Assigned task: Go through the records and give each one again exactly, omitting the images.

Supplied records:
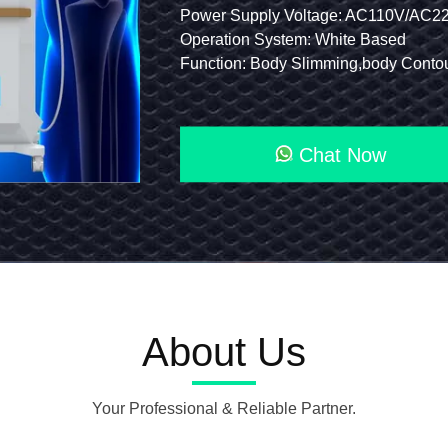
0μs (±20μs)
Technology: Focused Shockwave Therapy
Power Supply Voltage: AC110V/AC220V-
Erectile
de: Option 650+808nm 5600mw
Function 1: Focused Shockwave Therapy Machine
Operation System: White Based
Dysfunction
: 4T, 7T Standard, 5T Option 2 Channels
Screen: 10.1" Android Full-View LCD Touchscreen
Focused
Eswt
Chat Now
Shockwave
Therapy
Machine
About Us
Your Professional & Reliable Partner.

Reply to the exercise:
0μs (±20μs)
Technology: Focused Shockwave Therapy
Power Supply Voltage: AC110V/AC220V-
Erectile
de: Option 650+808nm 5600mw
Function 1: Focused Shockwave Therapy Machine
Operation System: White Based
Dysfunction
: 4T, 7T Standard, 5T Option 2 Channels
Screen: 10.1" Android Full-View LCD Touchscreen
Focused
Eswt
Chat Now
Shockwave
Therapy
Machine
About Us
Your Professional & Reliable Partner.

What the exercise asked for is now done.